Impulse control can help structure a relationship so that it flows in the right order. First of all, you should control lust impulse and avoid leading the relationship with sex. If you get intimate too soon you’ll be writhing about exclusivity before you even know where this guy lives! Everything will get off on the wrong foot and you’ll be texting him out of greediness and insecurity.

The progression should be that you meet him and feel attracted and vice verse. You date him for a while, 10 or 15 times, and get to really know him past the phony facade he presents on his best behavior. You see where he lives, you meet some roommates, you hang out for an entire day. You eat food with him. You see how quickly he follows up after he has seen you.
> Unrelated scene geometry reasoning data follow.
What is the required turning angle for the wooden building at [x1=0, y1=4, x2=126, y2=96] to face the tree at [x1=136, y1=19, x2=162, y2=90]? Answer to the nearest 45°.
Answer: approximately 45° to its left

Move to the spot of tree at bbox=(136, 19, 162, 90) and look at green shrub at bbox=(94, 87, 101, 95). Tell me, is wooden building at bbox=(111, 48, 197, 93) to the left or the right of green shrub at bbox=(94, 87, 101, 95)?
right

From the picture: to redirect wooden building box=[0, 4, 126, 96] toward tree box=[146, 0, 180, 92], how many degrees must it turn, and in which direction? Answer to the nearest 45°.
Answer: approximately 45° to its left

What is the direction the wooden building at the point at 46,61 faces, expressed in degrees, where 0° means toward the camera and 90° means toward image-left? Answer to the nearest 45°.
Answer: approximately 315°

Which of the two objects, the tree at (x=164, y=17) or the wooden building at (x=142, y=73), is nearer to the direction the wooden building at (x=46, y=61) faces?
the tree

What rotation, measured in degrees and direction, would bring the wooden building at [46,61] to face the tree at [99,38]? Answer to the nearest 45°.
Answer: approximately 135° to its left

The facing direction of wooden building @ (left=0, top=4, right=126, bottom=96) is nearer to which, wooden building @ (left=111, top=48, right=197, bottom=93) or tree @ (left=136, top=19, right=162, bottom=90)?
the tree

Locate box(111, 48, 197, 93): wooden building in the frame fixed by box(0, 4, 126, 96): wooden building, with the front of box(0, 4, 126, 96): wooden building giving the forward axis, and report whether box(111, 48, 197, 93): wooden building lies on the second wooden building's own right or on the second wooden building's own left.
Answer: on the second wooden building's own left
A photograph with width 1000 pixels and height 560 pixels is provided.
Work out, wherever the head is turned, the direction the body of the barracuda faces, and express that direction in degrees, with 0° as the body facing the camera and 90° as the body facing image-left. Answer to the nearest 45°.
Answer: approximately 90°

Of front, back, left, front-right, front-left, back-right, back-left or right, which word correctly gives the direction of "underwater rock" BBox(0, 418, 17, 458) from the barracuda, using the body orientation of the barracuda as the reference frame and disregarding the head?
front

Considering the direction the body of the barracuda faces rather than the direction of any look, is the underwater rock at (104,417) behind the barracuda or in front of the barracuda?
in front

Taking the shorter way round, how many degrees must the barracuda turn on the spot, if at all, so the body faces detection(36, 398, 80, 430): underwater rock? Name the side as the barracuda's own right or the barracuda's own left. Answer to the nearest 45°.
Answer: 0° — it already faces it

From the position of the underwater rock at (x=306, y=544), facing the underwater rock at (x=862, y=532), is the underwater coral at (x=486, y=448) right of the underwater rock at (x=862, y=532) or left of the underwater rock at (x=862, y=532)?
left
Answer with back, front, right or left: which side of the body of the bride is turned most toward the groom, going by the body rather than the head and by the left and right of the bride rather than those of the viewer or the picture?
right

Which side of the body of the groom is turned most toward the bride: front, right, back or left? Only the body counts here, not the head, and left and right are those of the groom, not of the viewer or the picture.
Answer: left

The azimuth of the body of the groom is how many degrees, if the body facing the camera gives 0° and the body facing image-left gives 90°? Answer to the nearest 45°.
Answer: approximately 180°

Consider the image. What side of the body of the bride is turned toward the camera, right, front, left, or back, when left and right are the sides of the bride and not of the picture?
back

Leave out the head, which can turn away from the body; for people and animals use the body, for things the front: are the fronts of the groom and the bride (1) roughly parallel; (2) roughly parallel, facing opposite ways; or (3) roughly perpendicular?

Does he call you every day, or is his interest level barely there?

Normal relationship progression requires impulse control. First you get to know him, then he becomes your boyfriend who is in reliable regular contact with you then you start a sexual relationship with him after all that is in place. Notice how you had to control impulse not to get intimate with him early on. And you had to also control impulse not to text and text and nag him about relationship status.  When you have patience and impulse control, it enables things to unfold naturally and then you don’t have to nag at all because you aren’t allowing yourself to be put in that position of having to!   Instead, you controlled your impulses and the relationship, miracle of miracle, progressed normally!

Controlling impulse and letting a relationship develop in the right order of sequence can avoid so many insecurities. When you do this, you avoid poor behavior on your part. That dread of will he call, why hasn’t he called, should i text him, and what a jerk he slept with me and didn’t bother to contact me for a week, gets avoided. Guess what when you avoid giving yourself the stress syndrome, you also help yourself act sane and normal. That is a win, win!

Control impulses to let a relationship develop in the right sequence, and reap the benefit of not being treated poorly because poor treatment elicits bad behavior on your part. You’ve nipped being treated like a replaceable object in the bud. The greatest thing is that now you don’t have to worry about all of your insecure, needy, controlling, complaining, crying and whining crazy text message sending reactions to his treating you poorly. Lastly, if you control impulses and a man drops you or disappears on you anyways, you probably saved yourself quite a bit of time.  Congratulations for weeding out someone who was just going to be a fly by night user and completely wrong for you.